The Italian government on Thursday got the green light from the European Commission to push ahead with plans to invest in ultra broadband rollout in uneconomic areas.

The Italian ultra broadband scheme, which carries a budget of around €4 billion, is in line with the EU’s state aid rules, the Commission said, noting that it will spread the availability of fast Internet connections, without distorting competition.

"The broadband scheme will bring faster Internet to Italian consumers and businesses. It will help Italy to build the necessary infrastructure and contribute to creating a connected Digital Single Market in the EU," European competition commissioner Margrethe Vestager commented.

"Thanks to good cooperation with Italy, we have been able to finalise the assessment of the scheme very swiftly," she said.

According to the statement issued by the EU, Italy’s ultra broadband scheme will contribute to the country’s goal of providing 85% of households and all public buildings with 100 Mbps broadband and will run until the end of 2022. The Italian state will finance the new infrastructure in full, but will select a licensee to operate the network, it said.

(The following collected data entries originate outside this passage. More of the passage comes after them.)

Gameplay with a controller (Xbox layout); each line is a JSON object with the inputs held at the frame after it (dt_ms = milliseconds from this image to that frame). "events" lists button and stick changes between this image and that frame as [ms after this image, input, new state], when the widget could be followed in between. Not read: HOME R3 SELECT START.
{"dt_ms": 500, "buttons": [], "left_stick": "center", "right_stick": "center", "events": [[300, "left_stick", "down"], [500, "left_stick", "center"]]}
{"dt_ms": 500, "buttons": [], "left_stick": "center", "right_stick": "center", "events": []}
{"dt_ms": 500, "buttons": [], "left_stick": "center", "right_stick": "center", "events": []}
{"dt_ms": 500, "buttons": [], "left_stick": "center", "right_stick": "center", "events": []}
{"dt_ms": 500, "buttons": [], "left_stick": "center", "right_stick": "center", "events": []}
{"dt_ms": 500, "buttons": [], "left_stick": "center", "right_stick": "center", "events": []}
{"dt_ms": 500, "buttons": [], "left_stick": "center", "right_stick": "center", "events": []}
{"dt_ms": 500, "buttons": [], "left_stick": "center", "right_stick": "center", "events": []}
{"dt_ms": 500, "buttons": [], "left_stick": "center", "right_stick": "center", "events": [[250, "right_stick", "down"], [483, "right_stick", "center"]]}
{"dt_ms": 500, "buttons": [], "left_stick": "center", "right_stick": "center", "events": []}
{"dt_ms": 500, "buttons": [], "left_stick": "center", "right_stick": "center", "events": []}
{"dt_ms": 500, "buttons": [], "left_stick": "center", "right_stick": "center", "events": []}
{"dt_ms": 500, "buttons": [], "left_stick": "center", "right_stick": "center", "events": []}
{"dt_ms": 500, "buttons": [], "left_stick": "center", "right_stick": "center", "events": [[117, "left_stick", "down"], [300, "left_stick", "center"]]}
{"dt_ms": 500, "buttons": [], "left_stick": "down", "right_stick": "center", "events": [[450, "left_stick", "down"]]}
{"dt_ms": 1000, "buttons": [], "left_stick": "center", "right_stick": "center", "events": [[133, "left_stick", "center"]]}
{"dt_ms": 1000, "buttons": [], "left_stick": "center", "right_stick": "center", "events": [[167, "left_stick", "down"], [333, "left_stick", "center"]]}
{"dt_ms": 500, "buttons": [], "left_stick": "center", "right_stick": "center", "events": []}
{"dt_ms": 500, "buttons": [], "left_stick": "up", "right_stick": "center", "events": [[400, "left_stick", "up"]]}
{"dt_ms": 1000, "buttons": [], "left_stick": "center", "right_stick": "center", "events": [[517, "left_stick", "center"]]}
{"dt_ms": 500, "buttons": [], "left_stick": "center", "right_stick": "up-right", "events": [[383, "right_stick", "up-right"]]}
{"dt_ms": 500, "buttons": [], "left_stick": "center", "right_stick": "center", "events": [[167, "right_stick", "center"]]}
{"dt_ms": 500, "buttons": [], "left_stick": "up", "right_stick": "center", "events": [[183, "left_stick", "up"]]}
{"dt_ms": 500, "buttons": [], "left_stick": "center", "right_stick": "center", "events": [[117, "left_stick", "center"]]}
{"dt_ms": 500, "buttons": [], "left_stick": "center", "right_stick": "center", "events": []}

The details do not exactly match the ultrafast broadband plan detailed by Italian prime minister Matteo Renzi in August last year, when he explained that the state would provide €7 billion of funding – €4.9 billion from the government and €2.1 billion from regional institutional funds – as part of a €12 billion project to make ultrafast broadband available to all Italian citizens by 2020.

However, the scheme presented to the EU clearly forms part of the same over-arching goal: to enable the state to contribute to making high-speed Internet services much more widely available.

The Commission said it assessed the Italian plan under its state aid rules with the aim of ensuring that public funding does not replace private investment and that multiple service providers are able to use the infrastructure on a non-discriminatory basis, thereby protecting competition.

The Italian plan makes provision for public money to be spent on underserved areas where end users have no access to speeds in excess of 30 Mbps. It will also foster competition between operators, the Commission said.